━━━ Source document
Writing on my blogs and speaking about my struggle with Major Depressive Disorder has helped me gain the self-confidence to reach out and tell my story in more ways. Thus, while I had a Twitter account (@zelandroid009) that I used solely to expand the reach of my blogs, I’ve now started to use it to follow the tweets of mental health agencies, advocates, and campaigns so I can join in the conversation.
One such campaign is Bell Let’s Talk (#BellLetsTalk), a campaign I first learned of on September 3, 2014, the day I was released from the hospital.
On that day though, and for quite some time after, I truly wasn’t in the proper mental state to appreciate just how important the Bell Let’s Talk campaign, and the many other like campaigns, was and is.
Like so many others, I kept silent about my mental health issues. I grew up in a generation where these issues were “not talked about”. I grew up thinking “it was all in my head” and that I could, and should, “get over it”. In short, I beat myself up with all of the catchphrases that stigmatize mental health and felt ashamed at both my “weakness” and my illness.
━━━━━━
━━━ Information
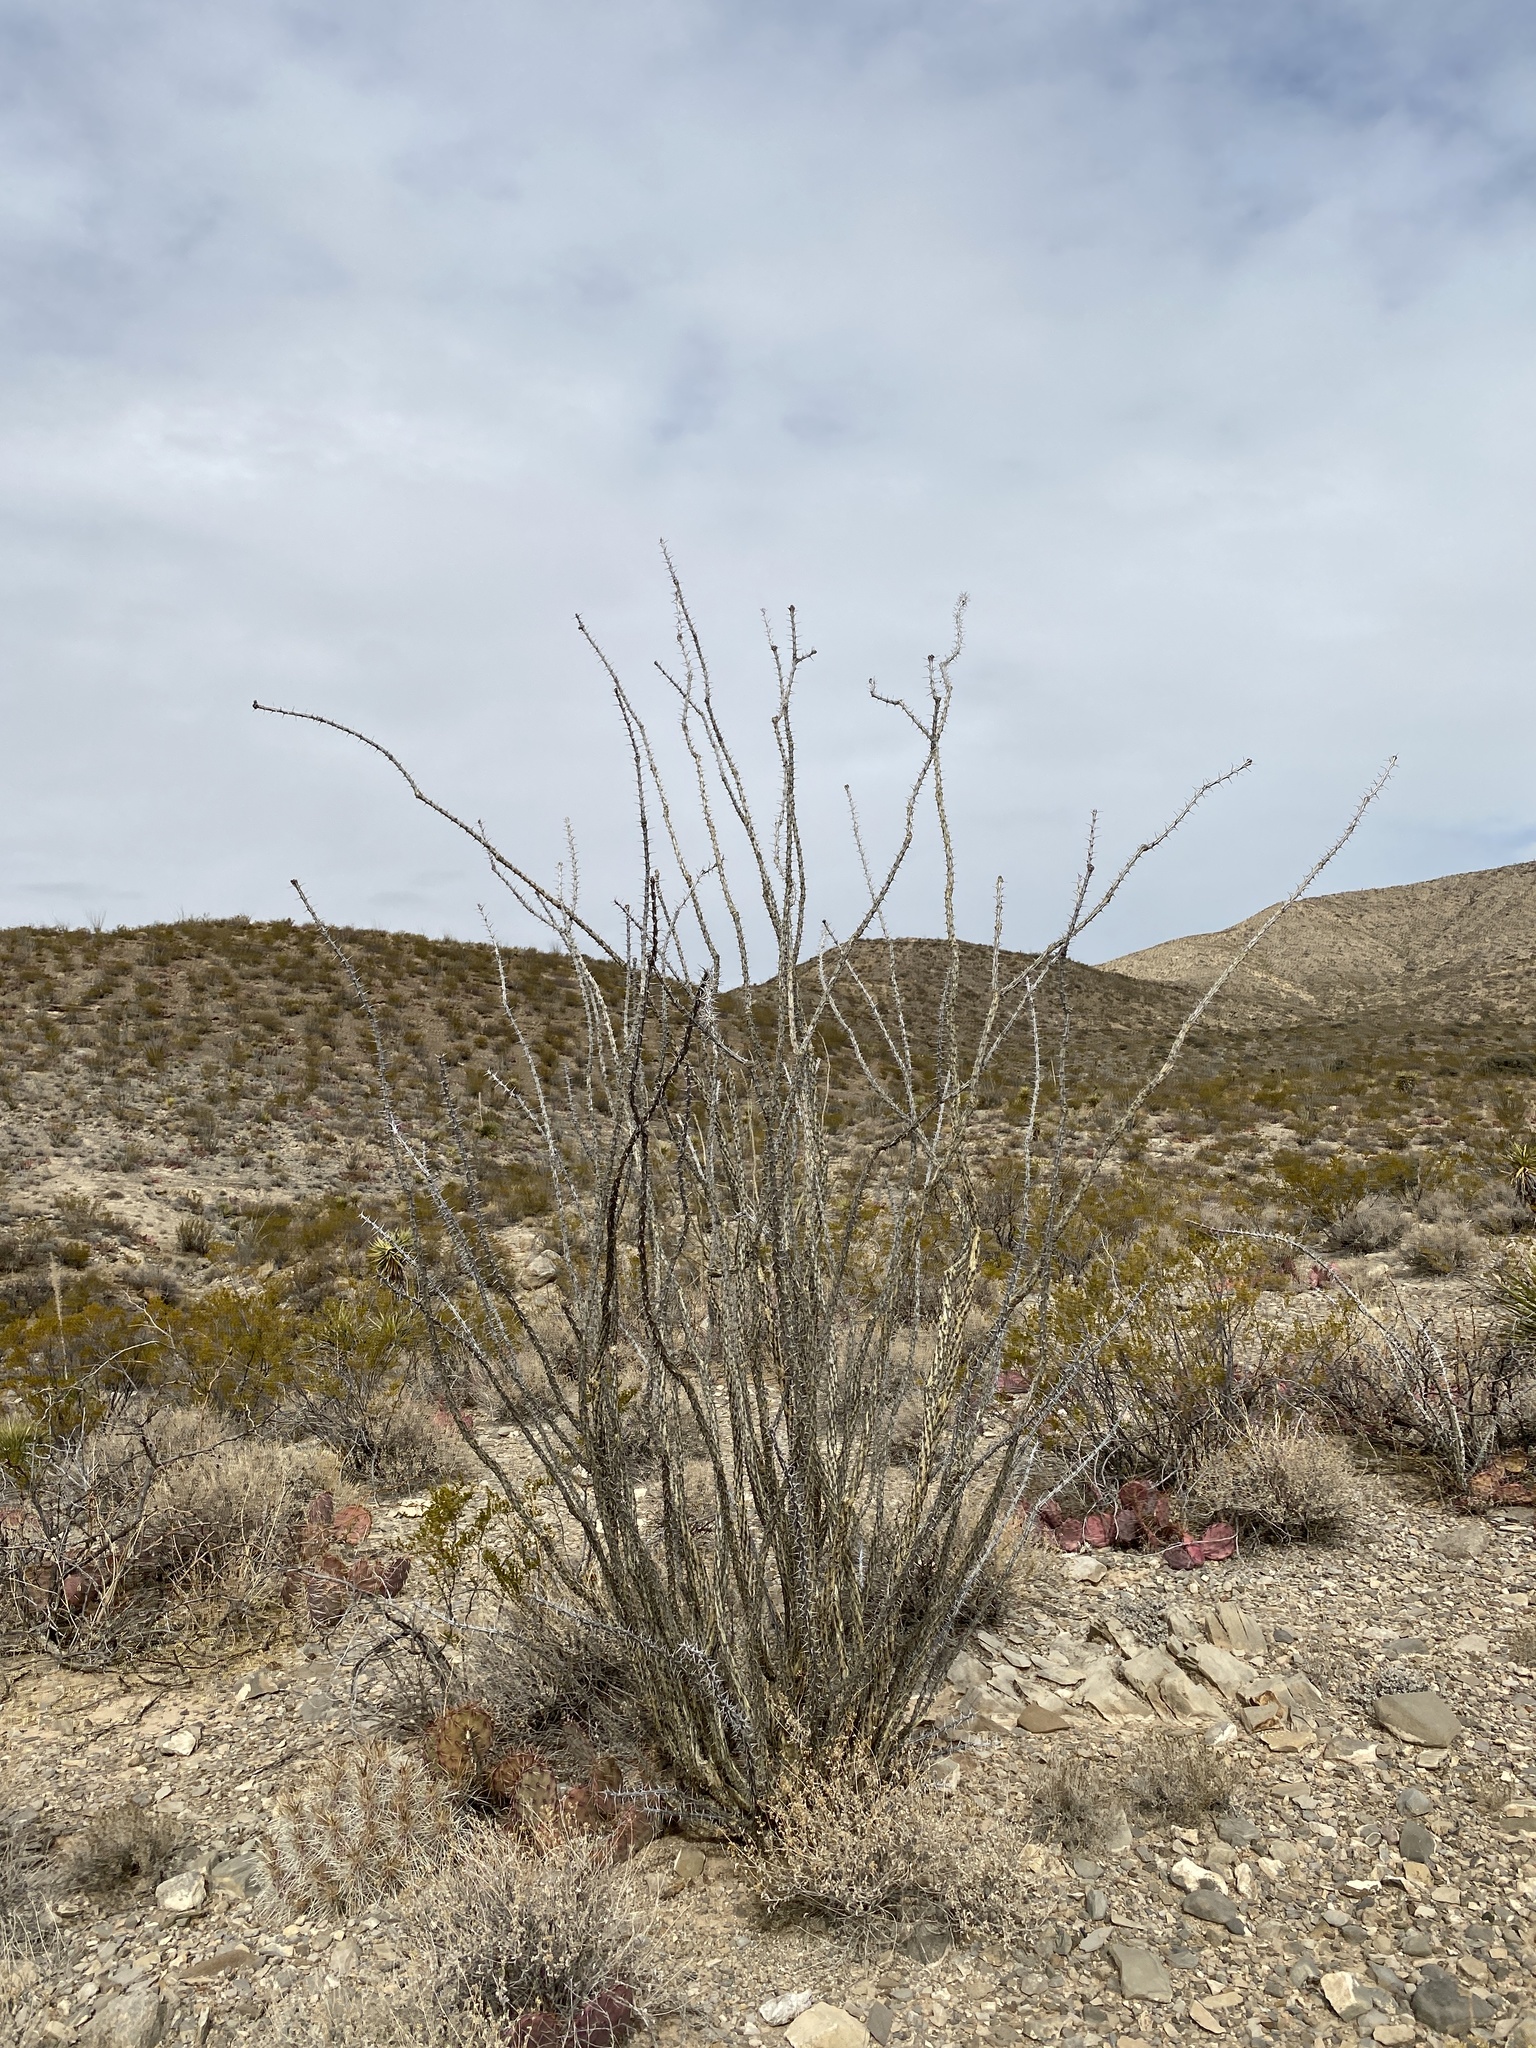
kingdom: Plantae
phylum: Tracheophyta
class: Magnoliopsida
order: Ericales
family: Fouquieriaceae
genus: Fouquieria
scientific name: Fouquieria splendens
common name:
━━━━━━
Task prompt
Answer the following questions from the text on living with depression.
1. What Twitter account does the writer name?
2. On what date did the writer first learn of the Bell Let's Talk campaign?
3. What two things did the writer feel ashamed of?

Answer
1. @zelandroid009
2. September 3, 2014
3. The writer's "weakness" and illness